IXC President and CEO Ralph Swett, Executive VP of Finance and CFO Jim Guthrie, and Director of Strategic Operations John Breithaupt all have backgrounds with Times Mirror as well. Swett is a former president and CEO of Times' cable division; Guthrie was CFO; and Breithaupt was VP of customer operations in the Phoenix system. Apparently, the message that Henry and Co. bring is striking a chord with the audience. He says deals have already been struck with three of the top seven MSOs, and a couple of others are presently being negotiated.
And now that industry heavyweight Tele-Communications Inc. is about to be acquired by telecom giant AT&T, other MSOs have inundated IXC with inquiries, according to Henry.
"The interest level we've had from cable operators over the past four months is 50 times that of the last 18 months," he gushes. "AT&T's move will be great for IXC, because the industry won't want to have just a single supplier. We hope they do very, very well," says Henry.
Cable companies that are considering entering the long distance telecom market have to make one fundamental decision early on, Henry notes. They can offer a "switchless" solution, where their capital investment is nearly zero; they can choose to deliver residential services over the hybrid fiber/coax network; or they can focus on the business customer through a CLEC subsidiary.
Clearly, any approach can be lucrative, says Henry. He points out that Comcast, Cox, Cablevision and MediaOne have all rolled out HFC telephony successfully, while Time Warner chose to focus on the CLEC market through its Time Warner Telecom entity.

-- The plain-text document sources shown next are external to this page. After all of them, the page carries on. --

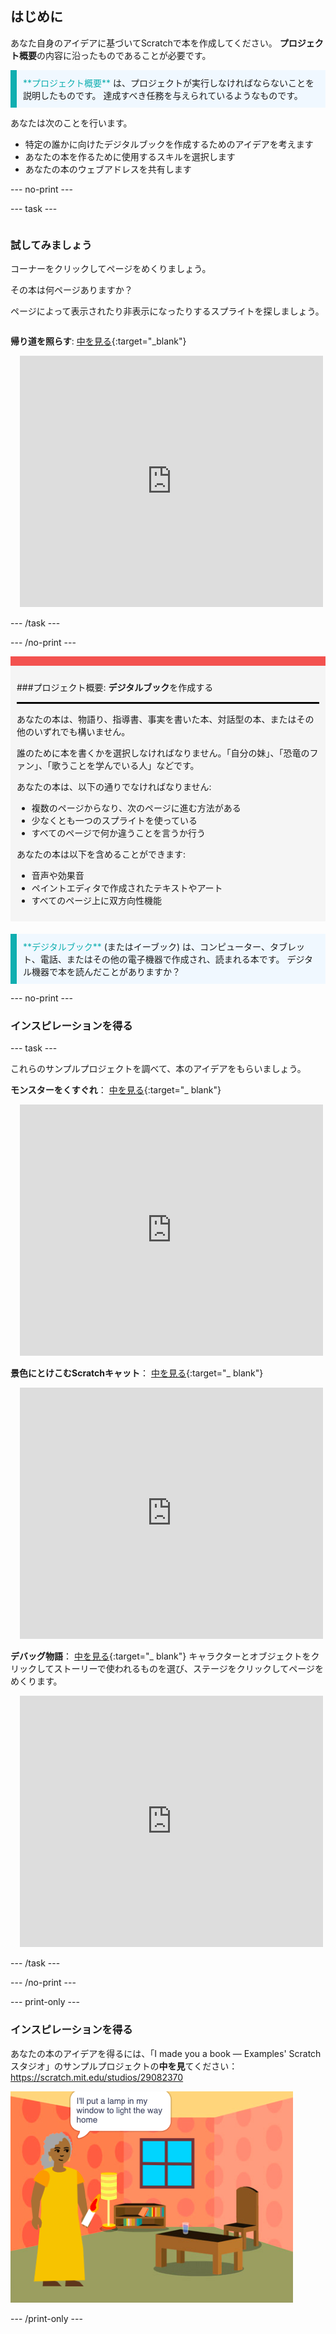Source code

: ## はじめに

あなた自身のアイデアに基づいてScratchで本を作成してください。 **プロジェクト概要**の内容に沿ったものであることが必要です。

<p style="border-left: solid; border-width:10px; border-color: #0faeb0; background-color: aliceblue; padding: 10px;">
<span style="color: #0faeb0">**プロジェクト概要**</span> は、プロジェクトが実行しなければならないことを説明したものです。 達成すべき任務を与えられているようなものです。
</p>

あなたは次のことを行います。

+ 特定の誰かに向けたデジタルブックを作成するためのアイデアを考えます
+ あなたの本を作るために使用するスキルを選択します
+ あなたの本のウェブアドレスを共有します

--- no-print ---

--- task ---

<div style="display: flex; flex-wrap: wrap">
<div style="flex-basis: 200px; flex-grow: 1">

### 試してみましょう

コーナーをクリックしてページをめくりましょう。

その本は何ページありますか？

ページによって表示されたり非表示になったりするスプライトを探しましょう。

</div>
<div>

**帰り道を照らす**: [中を見る](https://scratch.mit.edu/projects/499860786/editor){:target="_blank"}
<div class="scratch-preview" style="margin-left: 15px;">
  <iframe allowtransparency="true" width="485" height="402" src="https://scratch.mit.edu/projects/embed/499860786/?autostart=false" frameborder="0"></iframe>
</div>

</div>
</div>

--- /task ---

--- /no-print ---

<div style="border-top: 15px solid #f3524f; background-color: whitesmoke; margin-bottom: 20px; padding: 10px;">

###プロジェクト概要: **デジタルブック**を作成する
<hr style="border-top: 2px solid black;">

あなたの本は、物語り、指導書、事実を書いた本、対話型の本、またはその他のいずれでも構いません。

誰のために本を書くかを選択しなければなりません。「自分の妹」、「恐竜のファン」、「歌うことを学んでいる人」などです。  

あなたの本は、以下の通りでなければなりません:
+ 複数のページからなり、次のページに進む方法がある
+ 少なくとも一つのスプライトを使っている
+ すべてのページで何か違うことを言うか行う

あなたの本は以下を含めることができます:
+ 音声や効果音
+ ペイントエディタで作成されたテキストやアート
+ すべてのページ上に双方向性機能
</div>

<p style="border-left: solid; border-width:10px; border-color: #0faeb0; background-color: aliceblue; padding: 10px;">
<span style="color: #0faeb0">**デジタルブック**</span> (またはイーブック) は、コンピューター、タブレット、電話、またはその他の電子機器で作成され、読まれる本です。 デジタル機器で本を読んだことがありますか？
</p>

--- no-print ---

### インスピレーションを得る

--- task ---

これらのサンプルプロジェクトを調べて、本のアイデアをもらいましょう。

**モンスターをくすぐれ**： [中を見る](https://scratch.mit.edu/projects/500189097/editor){:target="_ blank"}
<div class="scratch-preview" style="margin-left: 15px;">
  <iframe allowtransparency="true" width="485" height="402" src="https://scratch.mit.edu/projects/embed/500189097/?autostart=false" frameborder="0"></iframe>
</div>

**景色にとけこむScratchキャット**： [中を見る](https://scratch.mit.edu/projects/498968472/editor){:target="_ blank"}
<div class="scratch-preview" style="margin-left: 15px;">
  <iframe allowtransparency="true" width="485" height="402" src="https://scratch.mit.edu/projects/embed/498968472/?autostart=false" frameborder="0"></iframe>
</div>

**デバッグ物語**： [中を見る](https://scratch.mit.edu/projects/498960446/editor){:target="_ blank"}
キャラクターとオブジェクトをクリックしてストーリーで使われるものを選び、ステージをクリックしてページをめくります。
<div class="scratch-preview" style="margin-left: 15px;">
  <iframe allowtransparency="true" width="485" height="402" src="https://scratch.mit.edu/projects/embed/498960446/?autostart=false" frameborder="0"></iframe>
</div>

--- /task ---

--- /no-print ---

--- print-only ---

### インスピレーションを得る

あなたの本のアイデアを得るには、「I made you a book — Examples' Scratch スタジオ」のサンプルプロジェクトの**中を見**てください：https://scratch.mit.edu/studios/29082370

![「帰り道を照らす」プロジェクト。](images/showcase_static.png)

--- /print-only ---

Each and every one of those companies, Henry says, has been stunned by its success where service has been launched.
"I believe (the residential market) is there, and it's going to work," says Henry. "But building the network is laborious and tedious." That's because there are myriad interconnection agreements and licenses that have to be applied for and received; and the network hardware is both a bit too expensive and hard to come by today.
In spite of all that, Henry is bullish about the future of telephony services coming from cable companies. "I expect most of the Top 20 cable companies to be in telephony in the next 18 to 24 months," he predicts. "Most of the Top 10 already are." Time Warner Telecom partnered with IXC in a two-year deal to offer services for its business customers. This past summer, Time Warner connected Albany, Austin, Binghamton, Charlotte, Cincinnati, Columbus, Greensboro, Houston, Indianapolis, New York, Memphis, Milwaukee, Orlando, Raleigh, Rochester, San Antonio, San Diego and Tampa.
IXC is hardly resting on its laurels, however. The company is about to launch an IP-based network in recognition that the market is moving in that direction, according to Mike Vent, executive VP of engineering and operations. Vent is charged with expanding IXC's network, which already reaches coast-to-coast.
Under Vent's supervision, IXC is expected to have 13,000 route miles of fiber active by early 1999. The company is constructing a state-of-the-art Sonet-based network. IXC last fall implemented what is believed to be the first long-haul, 80 gigabit OC-192 network. The company employs dense wave division multiplexing technology to offer its customers incredible bandwidth.